> DOCUMENT SEGMENT
--*--
Our “Oxymoron” award goes to Military Intelligence at the Pentagon
It was a case of telephone, telegraph, tell a known braggart and egocentric manchild (no not that one) your top secrets (no not those ones), when the brainiacs in the Pentagon allowed a 21-year-old airman with what appeared to be a history of insubordination and wingnuttedness unfettered access to top secret military information that he shared with like-minded individuals and/or just for likes in various internet chat-rooms. Apparently, they took (or mistook) all the red flags suggesting he was potential wingnut as an endorsement for top-secret clearance (but only because he was in the air force).
Our “Denial is a River in Egypt” award goes to Florida Gov. Ron DeSantis
Our “Lost Luggage” award goes to Toronto International Airport
Our “Frozen Stiff” award goes to the Dickie Berg
Our “She Did Nothing but Wine” award goes to Lillian Ip
Our “I Didn’t Do It” award goes to Vladimir Putin
Be it exploding dams in Ukraine, exploding aircraft carrying Russian mercenary generals he is afraid of, or any number of other dubious diabolical deeds, Vlad can always be counted on to falsely flag blame onto Ukraine, the Nazis, NATO, Americans that didn’t vote his guy, anyone else who comes to mind, and/or all of the above.
Our “Slow Boat to China” award goes to the Port of Vancouver
Our “Don’t Bring a Nuke to a Bombshell Fight” award goes to Barbie
In Hollywood’s battle of the bombshells, everyone’s favorite mass-produced blonde bombshell blew Oppenheimer, the father of all bombshells of mass-destruction, away at the box-office.
Our “Special Delivery” award goes to Ukraine
For a series of bomb and drone strikes in the heart of Moscow. Vladimir “Hey Ukraine We Just thought We’d Drop in and Bomb the Shit Out of Your Country” Putin accuses Ukraine of an unprovoked attack on his peace-loving Capital.
Our “First Lady” award goes to Sophie Grégoire–Trudeau
Our “Head Case” award goes to an Australian Woman
An Australian doctor was surprised to find a worm living in the 64-year-old woman’s brain after she had been complaining for months about “stomach pain, a cough and night sweats, which evolved into forgetfulness and depression.” Yes dear, of course I’d like to know what’s on your mind…but not at the dinner table please.”
Our “Back to the Wall” award goes to US President Joe Biden
Our “Right Stuff” award goes to the Queen of Canada Cult
Our “I know you are, but what am I” award goes to Donald Trump
Our “Crocodile Tears” award goes to an Australian Rancher
When Colin Deveraux found himself face to face with, and in the jaws of an eleven-foot saltwater crocodile, he wasn’t seeing eye to eye with said reptile’s choice à la carte, so he latched onto the creature’s eyelid and bit back. When the surprised diner let go, Mr. Deveraux got his rump roast out of there in the blink of an eye.
--*--
> REQUIRED ACTIONS
(a) In the satirical awards list, who gets the "Slow Boat to China" award?
(b) Turn the listing lines from the one containing "On Thursday, what" through the one containing "5:30 PM -- halfway", inclusive, into a JSON list of strings, with one string per line and blank lines left out.

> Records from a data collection
--*--
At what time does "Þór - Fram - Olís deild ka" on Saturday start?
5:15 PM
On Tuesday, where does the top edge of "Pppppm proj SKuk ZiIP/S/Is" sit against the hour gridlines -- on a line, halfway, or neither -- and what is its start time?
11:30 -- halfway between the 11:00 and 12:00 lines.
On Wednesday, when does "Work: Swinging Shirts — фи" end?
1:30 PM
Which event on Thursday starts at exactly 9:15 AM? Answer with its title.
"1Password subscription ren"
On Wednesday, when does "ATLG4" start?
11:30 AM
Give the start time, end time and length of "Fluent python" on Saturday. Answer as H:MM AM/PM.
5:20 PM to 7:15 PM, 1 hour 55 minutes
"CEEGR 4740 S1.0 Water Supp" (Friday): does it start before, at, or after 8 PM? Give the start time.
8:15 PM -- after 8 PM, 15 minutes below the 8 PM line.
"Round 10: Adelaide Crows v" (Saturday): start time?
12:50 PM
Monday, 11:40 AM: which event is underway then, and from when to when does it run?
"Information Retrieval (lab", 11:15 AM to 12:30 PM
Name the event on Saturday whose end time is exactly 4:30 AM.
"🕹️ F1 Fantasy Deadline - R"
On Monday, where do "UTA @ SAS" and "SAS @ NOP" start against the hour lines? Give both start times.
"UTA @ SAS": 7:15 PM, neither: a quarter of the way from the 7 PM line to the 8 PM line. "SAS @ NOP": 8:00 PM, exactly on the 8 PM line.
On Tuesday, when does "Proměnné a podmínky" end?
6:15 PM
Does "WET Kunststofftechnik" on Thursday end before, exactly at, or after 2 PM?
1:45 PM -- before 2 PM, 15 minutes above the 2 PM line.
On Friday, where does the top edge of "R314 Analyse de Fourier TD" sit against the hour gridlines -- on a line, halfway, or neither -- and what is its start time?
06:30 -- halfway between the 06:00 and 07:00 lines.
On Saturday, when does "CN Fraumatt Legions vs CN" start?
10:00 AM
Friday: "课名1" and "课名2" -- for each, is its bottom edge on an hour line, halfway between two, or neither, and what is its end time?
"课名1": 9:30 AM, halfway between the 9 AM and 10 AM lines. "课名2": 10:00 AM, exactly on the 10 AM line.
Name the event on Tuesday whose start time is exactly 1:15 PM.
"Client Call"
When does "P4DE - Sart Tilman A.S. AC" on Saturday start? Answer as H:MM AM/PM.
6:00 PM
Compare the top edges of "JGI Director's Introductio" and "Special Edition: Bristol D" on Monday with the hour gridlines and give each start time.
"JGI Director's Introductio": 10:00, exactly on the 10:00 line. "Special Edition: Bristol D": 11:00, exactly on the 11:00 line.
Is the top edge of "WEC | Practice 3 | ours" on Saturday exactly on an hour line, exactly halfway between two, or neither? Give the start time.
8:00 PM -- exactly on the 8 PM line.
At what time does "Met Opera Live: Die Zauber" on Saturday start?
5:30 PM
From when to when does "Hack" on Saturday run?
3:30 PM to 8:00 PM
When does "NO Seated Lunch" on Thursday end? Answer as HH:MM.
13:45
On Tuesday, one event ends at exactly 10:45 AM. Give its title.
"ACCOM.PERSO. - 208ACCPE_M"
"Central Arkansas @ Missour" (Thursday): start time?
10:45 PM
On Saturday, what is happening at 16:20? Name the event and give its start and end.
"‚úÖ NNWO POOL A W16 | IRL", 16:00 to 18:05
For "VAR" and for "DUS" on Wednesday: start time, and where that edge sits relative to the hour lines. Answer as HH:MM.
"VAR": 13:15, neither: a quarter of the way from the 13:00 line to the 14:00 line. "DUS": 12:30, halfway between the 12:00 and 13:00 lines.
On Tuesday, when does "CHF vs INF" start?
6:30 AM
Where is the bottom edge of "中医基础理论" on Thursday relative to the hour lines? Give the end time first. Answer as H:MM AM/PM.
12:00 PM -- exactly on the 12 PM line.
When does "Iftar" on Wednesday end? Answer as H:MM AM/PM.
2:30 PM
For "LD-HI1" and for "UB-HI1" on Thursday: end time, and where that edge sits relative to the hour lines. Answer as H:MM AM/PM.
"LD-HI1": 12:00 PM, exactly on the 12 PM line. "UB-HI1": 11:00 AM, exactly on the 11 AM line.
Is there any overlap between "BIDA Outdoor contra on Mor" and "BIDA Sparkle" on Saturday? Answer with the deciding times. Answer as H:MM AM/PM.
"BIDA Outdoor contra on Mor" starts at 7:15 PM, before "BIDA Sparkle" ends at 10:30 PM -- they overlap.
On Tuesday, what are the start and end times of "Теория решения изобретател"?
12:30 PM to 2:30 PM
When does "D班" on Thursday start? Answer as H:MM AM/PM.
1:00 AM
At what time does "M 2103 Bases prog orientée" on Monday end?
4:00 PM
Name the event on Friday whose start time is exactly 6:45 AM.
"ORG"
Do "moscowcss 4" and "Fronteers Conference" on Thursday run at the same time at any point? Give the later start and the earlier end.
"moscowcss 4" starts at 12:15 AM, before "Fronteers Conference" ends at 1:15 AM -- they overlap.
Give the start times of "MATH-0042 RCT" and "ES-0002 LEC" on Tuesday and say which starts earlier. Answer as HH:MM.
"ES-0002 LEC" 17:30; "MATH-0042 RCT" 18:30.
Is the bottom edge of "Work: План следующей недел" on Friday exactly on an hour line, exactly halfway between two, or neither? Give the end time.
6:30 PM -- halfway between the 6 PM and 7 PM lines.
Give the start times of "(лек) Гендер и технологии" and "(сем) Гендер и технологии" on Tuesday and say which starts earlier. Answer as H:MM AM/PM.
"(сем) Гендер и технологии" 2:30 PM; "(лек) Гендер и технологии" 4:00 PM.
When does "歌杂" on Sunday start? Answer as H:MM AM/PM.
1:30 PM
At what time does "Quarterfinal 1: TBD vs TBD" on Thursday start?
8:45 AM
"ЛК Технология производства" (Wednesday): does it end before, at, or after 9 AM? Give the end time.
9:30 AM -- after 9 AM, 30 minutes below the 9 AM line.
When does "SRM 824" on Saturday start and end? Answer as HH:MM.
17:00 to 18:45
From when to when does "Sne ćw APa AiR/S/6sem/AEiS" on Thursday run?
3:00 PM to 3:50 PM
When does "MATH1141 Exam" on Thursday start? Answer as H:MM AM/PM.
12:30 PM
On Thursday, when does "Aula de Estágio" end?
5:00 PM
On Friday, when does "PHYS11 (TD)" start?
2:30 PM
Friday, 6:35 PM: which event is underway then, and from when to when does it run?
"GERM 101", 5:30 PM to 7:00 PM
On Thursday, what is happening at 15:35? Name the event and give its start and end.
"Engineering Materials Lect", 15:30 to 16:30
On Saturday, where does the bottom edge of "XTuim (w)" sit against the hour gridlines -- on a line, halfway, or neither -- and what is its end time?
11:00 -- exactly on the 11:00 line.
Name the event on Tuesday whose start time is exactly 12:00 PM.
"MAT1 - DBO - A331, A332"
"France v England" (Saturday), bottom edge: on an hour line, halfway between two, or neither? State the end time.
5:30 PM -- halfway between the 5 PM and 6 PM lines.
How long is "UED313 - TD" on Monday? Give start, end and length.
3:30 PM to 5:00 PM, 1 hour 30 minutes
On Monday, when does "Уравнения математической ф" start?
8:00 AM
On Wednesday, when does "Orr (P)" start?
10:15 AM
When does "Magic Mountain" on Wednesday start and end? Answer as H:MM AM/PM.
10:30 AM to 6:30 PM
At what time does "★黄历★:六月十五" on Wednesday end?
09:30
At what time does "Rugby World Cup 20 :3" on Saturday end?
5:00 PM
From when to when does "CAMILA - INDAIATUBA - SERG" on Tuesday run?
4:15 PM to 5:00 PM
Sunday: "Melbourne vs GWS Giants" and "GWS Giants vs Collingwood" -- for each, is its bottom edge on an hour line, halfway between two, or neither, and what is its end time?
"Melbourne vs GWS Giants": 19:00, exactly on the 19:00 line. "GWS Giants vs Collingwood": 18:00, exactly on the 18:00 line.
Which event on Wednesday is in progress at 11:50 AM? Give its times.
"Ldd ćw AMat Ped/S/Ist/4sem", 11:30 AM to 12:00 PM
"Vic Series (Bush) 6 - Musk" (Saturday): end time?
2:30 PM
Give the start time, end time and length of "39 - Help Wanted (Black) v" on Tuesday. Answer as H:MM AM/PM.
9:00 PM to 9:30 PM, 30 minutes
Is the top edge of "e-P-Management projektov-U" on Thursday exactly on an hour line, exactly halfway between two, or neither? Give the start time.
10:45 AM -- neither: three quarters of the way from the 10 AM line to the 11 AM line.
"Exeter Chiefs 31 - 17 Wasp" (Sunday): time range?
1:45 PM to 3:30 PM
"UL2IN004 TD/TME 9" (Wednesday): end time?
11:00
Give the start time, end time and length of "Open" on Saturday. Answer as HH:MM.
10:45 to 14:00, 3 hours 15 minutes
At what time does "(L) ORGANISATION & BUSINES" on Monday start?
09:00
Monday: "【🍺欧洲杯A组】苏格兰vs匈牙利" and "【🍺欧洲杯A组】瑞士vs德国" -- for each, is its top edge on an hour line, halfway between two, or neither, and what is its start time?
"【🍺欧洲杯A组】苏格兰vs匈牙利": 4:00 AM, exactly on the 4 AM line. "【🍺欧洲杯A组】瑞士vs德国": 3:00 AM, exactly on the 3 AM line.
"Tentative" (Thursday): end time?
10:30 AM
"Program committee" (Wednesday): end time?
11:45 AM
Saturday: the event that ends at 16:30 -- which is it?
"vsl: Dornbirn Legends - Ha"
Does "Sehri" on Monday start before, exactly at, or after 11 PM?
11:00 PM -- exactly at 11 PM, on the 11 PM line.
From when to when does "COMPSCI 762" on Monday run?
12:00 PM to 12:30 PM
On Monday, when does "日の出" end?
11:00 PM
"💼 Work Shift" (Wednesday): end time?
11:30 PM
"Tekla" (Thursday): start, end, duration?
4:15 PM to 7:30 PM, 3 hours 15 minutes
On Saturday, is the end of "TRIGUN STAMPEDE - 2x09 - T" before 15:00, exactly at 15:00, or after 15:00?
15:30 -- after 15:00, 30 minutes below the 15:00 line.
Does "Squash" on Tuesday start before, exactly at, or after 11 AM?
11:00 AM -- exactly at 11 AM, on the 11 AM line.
--*--
> ANSWERS TO THE EXERCISES
(a) The Port of Vancouver

(b)
[
  "On Thursday, what is happening at 15:35? Name the event and give its start and end.",
  "\"Engineering Materials Lect\", 15:30 to 16:30",
  "On Saturday, where does the bottom edge of \"XTuim (w)\" sit against the hour gridlines -- on a line, halfway, or neither -- and what is its end time?",
  "11:00 -- exactly on the 11:00 line.",
  "Name the event on Tuesday whose start time is exactly 12:00 PM.",
  "\"MAT1 - DBO - A331, A332\"",
  "\"France v England\" (Saturday), bottom edge: on an hour line, halfway between two, or neither? State the end time.",
  "5:30 PM -- halfway between the 5 PM and 6 PM lines."
]